# The difference steeping makes



## Alex (22/9/14)

The difference steeping makes is quite evident here, 3 orders with each juice purchased 1 week apart.

Reactions: Like 3 | Informative 2


----------



## Raslin (22/9/14)

Very noticeably different. Who sells this brand BTW.


----------



## Andre (22/9/14)

Raslin said:


> Very noticeably different. Who sells this brand BTW.


Adam & Eve Co

Reactions: Funny 4


----------



## Marzuq (22/9/14)

Alex said:


> The difference steeping makes is quite evident here, 3 orders with each juice purchased 1 week apart.



That's insane. Only a week difference between each bottle. I wud never have guessed such a big change 

Sent from my SM-N9005 using Tapatalk


----------



## Alex (22/9/14)

Marzuq said:


> That's insane. Only a week difference between each bottle.

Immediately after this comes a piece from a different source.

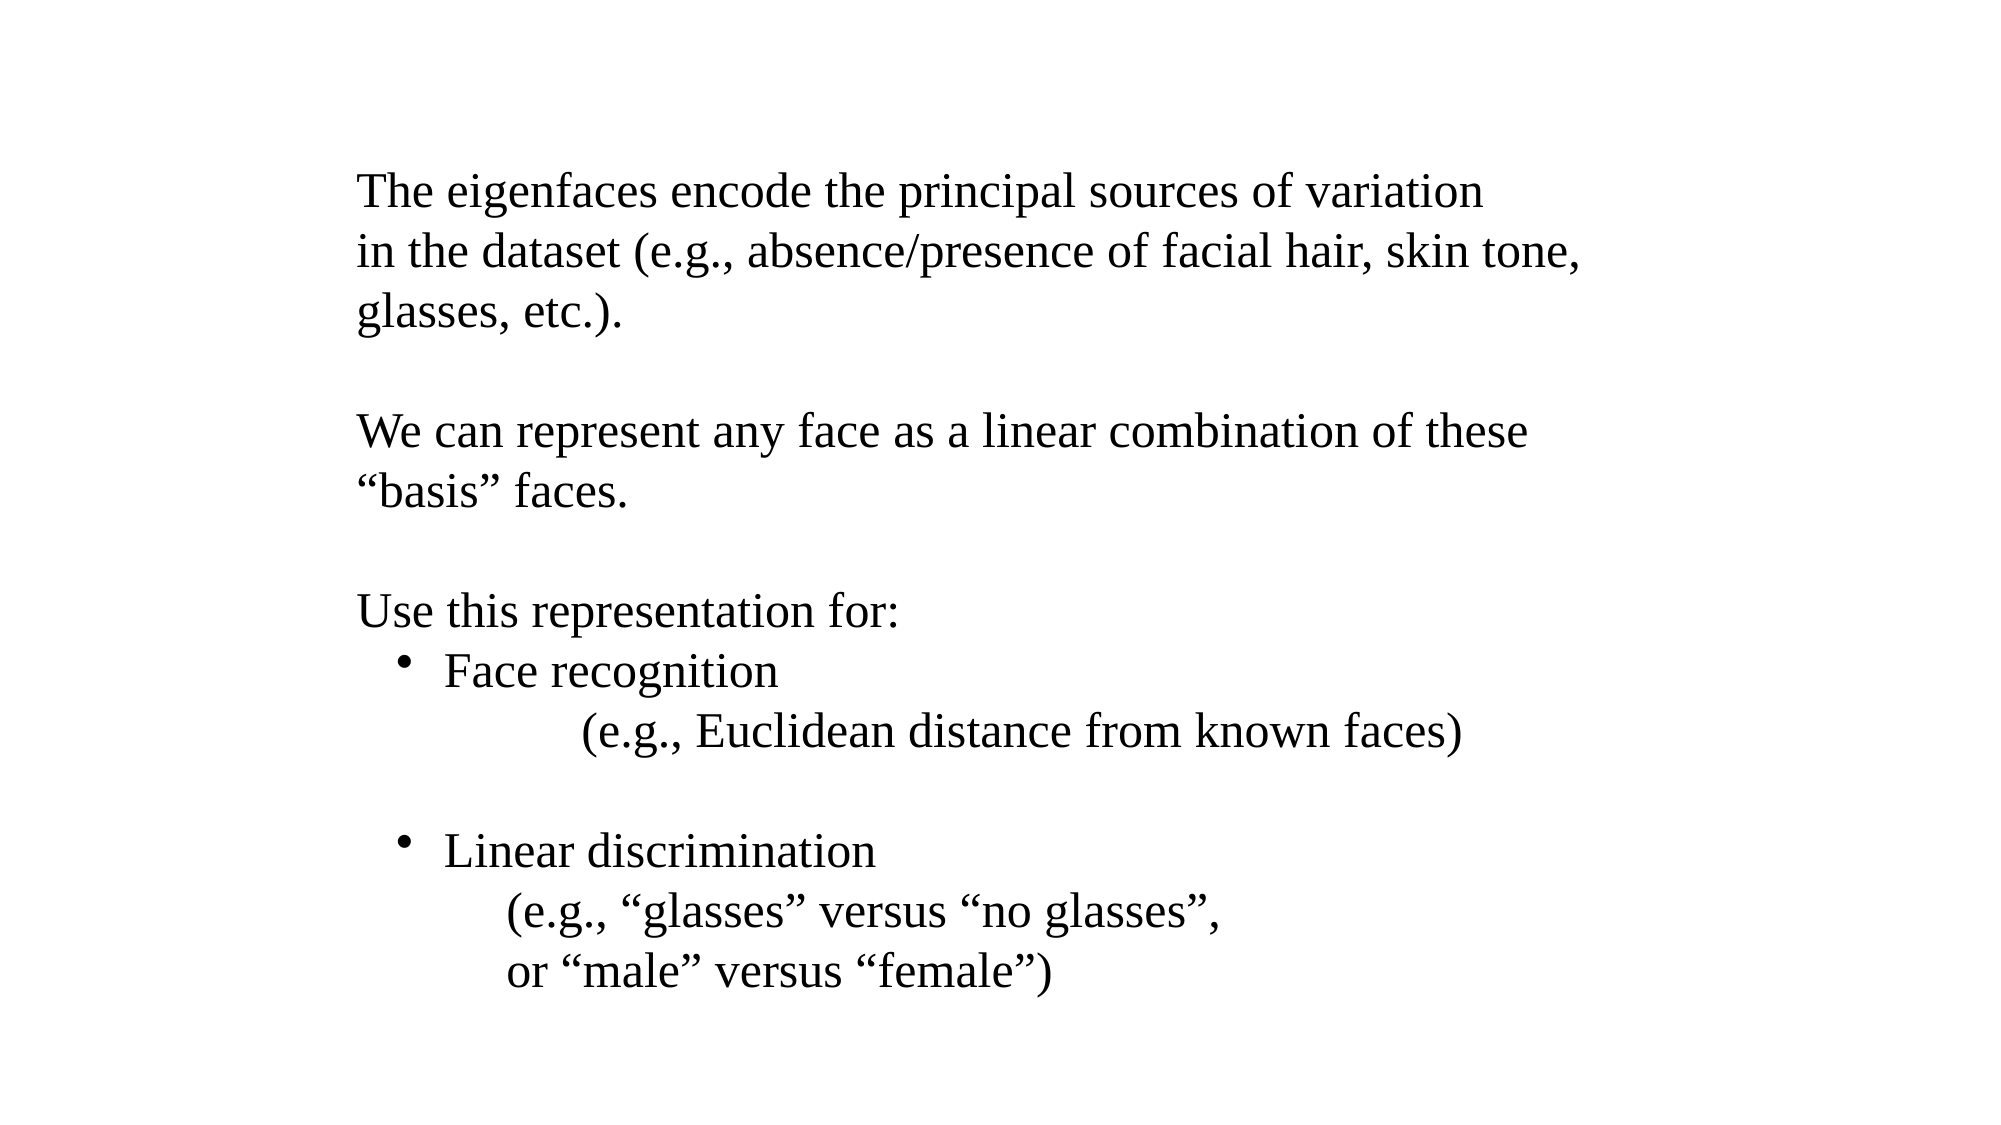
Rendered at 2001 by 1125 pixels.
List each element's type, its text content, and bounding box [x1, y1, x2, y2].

text_box The eigenfaces encode the principal sources of variation in the dataset (e.g., absence/presence of facial hair, skin tone, glasses, etc.). We can represent any face as a linear combination of these “basis” faces. Use this representation for: Face recognition (e.g., Euclidean distance from known faces) Linear discrimination (e.g., “glasses” versus “no glasses”, or “male” versus “female”) [341, 149, 1610, 1005]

I wud never have guessed such a big change
> 
> Sent from my SM-N9005 using Tapatalk


 
Could also be an effective way of marketing your juice on Reddit

Reactions: Agree 1


----------



## Marzuq (22/9/14)

Alex said:


> Could also be an effective way of marketing your juice on Reddit



Lol indeed 

Sent from my SM-N9005 using Tapatalk


----------



## DoubleD (23/9/14)

Would be interesting to know what the difference is when vaped.


----------



## Yiannaki (23/9/14)

That is a major change in colour over such a short period!

I wonder if any of those speedy steep methods were used?


----------